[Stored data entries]
- - - - - - -
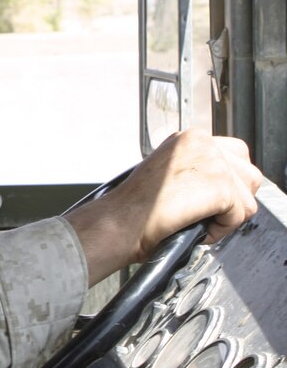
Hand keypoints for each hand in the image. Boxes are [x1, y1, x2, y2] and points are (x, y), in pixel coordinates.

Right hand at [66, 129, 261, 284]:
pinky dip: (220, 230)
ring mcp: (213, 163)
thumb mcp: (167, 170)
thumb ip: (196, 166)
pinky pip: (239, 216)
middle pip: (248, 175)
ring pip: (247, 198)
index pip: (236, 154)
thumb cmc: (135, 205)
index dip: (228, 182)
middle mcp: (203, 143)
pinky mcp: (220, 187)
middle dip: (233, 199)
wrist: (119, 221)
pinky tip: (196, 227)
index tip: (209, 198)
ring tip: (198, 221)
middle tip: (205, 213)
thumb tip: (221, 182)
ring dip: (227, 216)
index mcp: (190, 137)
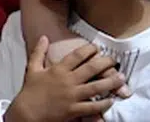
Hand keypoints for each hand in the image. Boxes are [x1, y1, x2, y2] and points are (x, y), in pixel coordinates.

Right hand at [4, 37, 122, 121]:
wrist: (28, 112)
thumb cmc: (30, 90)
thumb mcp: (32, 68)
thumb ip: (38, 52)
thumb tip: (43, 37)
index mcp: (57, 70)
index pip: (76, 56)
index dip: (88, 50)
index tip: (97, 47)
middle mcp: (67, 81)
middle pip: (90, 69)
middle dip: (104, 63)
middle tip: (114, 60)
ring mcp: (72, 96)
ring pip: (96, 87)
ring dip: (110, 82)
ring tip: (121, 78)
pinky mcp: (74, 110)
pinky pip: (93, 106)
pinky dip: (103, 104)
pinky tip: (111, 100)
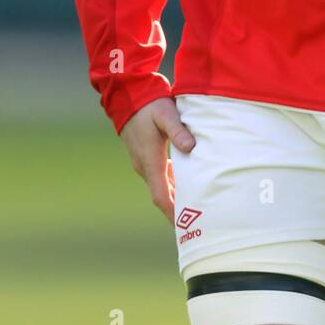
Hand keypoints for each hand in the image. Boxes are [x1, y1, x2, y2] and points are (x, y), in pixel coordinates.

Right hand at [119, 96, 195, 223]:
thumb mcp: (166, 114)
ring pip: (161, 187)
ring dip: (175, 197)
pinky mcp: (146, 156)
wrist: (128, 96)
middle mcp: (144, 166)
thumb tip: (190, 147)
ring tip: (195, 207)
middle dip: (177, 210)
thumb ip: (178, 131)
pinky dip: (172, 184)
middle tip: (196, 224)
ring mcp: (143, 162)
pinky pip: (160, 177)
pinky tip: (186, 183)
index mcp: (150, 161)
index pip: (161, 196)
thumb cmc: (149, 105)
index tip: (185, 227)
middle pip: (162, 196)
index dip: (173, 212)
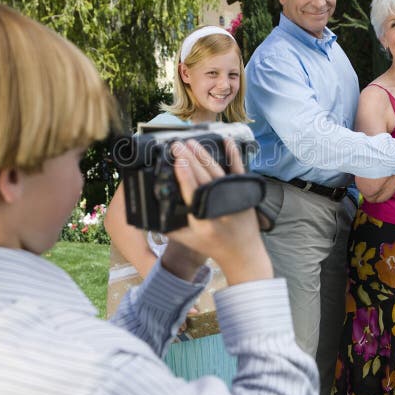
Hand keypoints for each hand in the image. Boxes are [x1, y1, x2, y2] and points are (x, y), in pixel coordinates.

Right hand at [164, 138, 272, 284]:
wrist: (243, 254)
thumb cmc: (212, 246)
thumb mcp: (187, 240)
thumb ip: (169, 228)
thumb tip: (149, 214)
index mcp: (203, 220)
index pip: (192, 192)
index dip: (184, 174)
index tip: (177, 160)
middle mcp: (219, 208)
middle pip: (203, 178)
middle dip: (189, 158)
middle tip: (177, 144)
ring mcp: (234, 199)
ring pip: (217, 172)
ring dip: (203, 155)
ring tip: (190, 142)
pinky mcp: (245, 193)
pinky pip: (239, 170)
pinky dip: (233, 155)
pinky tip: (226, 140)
- - - - - - -
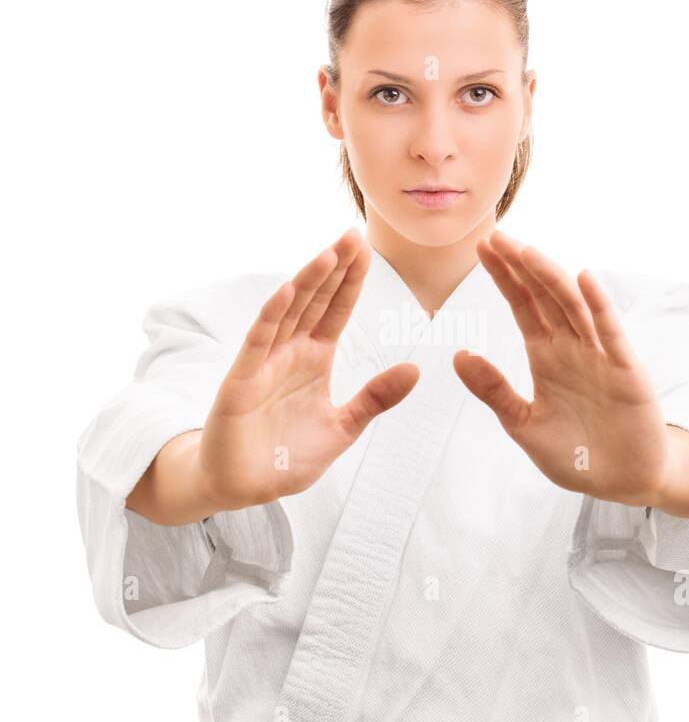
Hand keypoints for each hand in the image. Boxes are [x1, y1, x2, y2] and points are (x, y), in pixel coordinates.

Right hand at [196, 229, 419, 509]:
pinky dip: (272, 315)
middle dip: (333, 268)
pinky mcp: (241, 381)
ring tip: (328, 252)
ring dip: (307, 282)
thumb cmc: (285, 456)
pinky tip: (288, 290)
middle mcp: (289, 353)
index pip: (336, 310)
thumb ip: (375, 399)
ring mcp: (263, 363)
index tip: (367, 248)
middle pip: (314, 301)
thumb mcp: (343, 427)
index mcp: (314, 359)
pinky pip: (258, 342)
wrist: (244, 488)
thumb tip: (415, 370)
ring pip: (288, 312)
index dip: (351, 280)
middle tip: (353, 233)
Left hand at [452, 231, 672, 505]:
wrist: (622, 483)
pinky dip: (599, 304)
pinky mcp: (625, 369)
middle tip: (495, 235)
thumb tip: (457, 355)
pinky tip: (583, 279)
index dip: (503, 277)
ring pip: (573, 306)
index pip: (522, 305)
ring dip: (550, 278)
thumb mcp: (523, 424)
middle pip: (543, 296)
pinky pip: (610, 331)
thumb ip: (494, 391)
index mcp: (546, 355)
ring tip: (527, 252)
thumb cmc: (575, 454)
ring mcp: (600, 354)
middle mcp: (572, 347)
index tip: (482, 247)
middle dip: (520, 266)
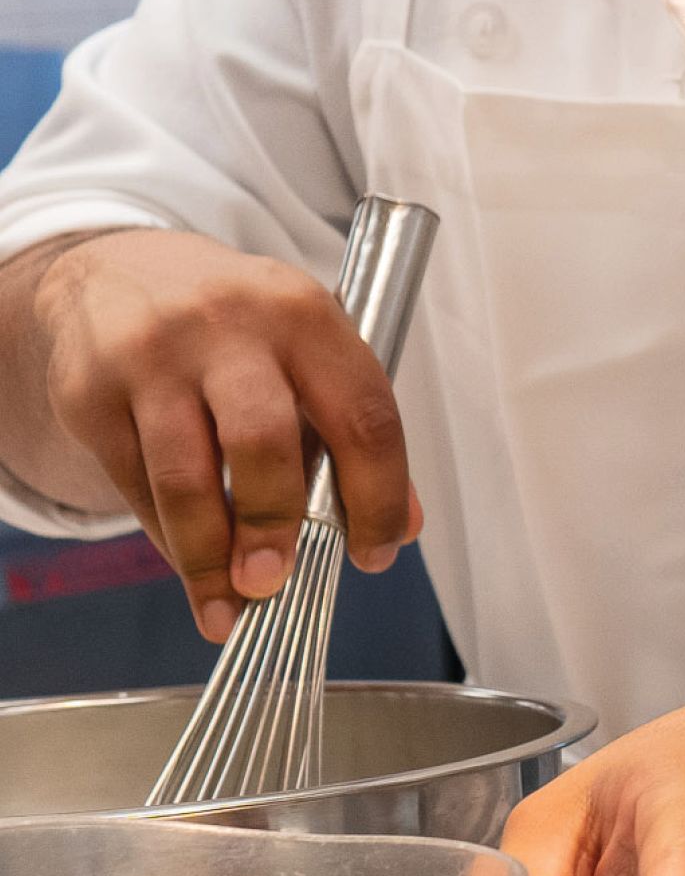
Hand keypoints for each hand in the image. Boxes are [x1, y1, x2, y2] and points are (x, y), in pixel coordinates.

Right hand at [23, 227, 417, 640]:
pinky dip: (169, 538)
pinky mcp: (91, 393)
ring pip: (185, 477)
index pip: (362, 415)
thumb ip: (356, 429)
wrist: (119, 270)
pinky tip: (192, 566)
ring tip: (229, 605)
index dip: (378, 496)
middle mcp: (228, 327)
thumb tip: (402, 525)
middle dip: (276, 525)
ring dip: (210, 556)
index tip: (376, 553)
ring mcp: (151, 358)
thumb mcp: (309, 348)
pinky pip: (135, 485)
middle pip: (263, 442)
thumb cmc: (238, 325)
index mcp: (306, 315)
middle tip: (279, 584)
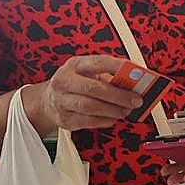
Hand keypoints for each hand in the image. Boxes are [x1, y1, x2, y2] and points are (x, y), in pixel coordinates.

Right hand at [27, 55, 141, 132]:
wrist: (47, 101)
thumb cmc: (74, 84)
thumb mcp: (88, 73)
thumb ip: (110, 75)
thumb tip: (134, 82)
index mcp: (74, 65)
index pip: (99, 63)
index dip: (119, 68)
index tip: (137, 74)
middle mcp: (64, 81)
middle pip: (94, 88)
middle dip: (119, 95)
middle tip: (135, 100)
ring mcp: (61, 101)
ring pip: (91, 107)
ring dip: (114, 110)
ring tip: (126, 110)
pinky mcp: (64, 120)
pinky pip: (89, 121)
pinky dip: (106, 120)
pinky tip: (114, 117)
- - - - - - -
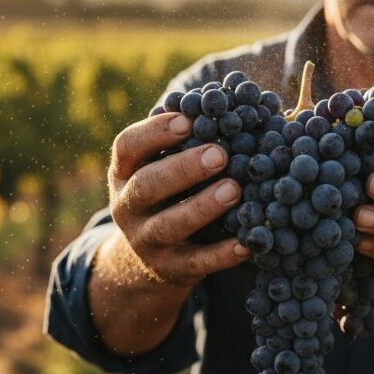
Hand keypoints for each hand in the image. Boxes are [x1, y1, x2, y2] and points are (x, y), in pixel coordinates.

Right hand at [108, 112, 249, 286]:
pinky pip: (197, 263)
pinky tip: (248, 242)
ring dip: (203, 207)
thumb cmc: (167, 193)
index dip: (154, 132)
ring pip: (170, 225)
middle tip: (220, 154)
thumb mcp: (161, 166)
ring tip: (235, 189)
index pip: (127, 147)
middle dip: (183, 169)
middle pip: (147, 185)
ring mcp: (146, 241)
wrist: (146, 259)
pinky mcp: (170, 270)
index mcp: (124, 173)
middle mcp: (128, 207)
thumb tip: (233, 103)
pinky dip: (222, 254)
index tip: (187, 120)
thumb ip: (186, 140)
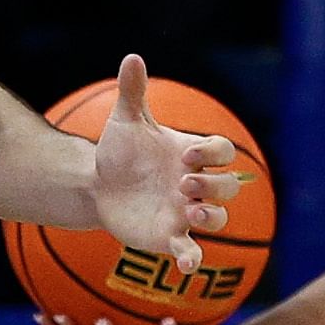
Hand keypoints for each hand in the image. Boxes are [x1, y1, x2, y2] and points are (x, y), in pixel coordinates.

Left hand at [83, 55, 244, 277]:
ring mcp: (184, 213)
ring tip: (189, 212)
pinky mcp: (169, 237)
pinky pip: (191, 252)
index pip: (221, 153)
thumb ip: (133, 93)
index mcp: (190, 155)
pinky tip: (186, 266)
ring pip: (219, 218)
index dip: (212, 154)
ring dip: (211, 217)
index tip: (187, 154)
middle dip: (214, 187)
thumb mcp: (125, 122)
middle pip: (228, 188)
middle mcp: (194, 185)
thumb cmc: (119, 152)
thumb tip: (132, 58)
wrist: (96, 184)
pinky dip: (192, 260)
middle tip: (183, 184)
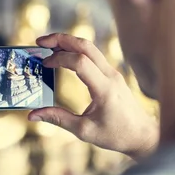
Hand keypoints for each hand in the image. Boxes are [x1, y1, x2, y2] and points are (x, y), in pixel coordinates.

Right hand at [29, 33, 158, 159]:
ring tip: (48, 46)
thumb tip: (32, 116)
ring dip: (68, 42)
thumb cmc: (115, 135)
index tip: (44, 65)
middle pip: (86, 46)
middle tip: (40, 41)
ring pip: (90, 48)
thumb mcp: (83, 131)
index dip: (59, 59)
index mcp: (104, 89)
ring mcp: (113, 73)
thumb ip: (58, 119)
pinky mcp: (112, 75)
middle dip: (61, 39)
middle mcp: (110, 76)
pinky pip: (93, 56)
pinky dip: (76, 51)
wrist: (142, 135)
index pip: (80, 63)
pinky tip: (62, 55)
- - - - - - -
#### [TASK ITEM]
All lines above holding the word "wrist" make up the answer; copy each one.

#### [RESPONSE AREA]
wrist: (119, 221)
wrist: (28, 112)
wrist: (128, 96)
wrist: (243, 254)
wrist: (244, 488)
wrist: (622, 483)
wrist: (119, 270)
wrist: (47, 101)
wrist: (146, 259)
wrist: (96, 184)
wrist: (142, 135)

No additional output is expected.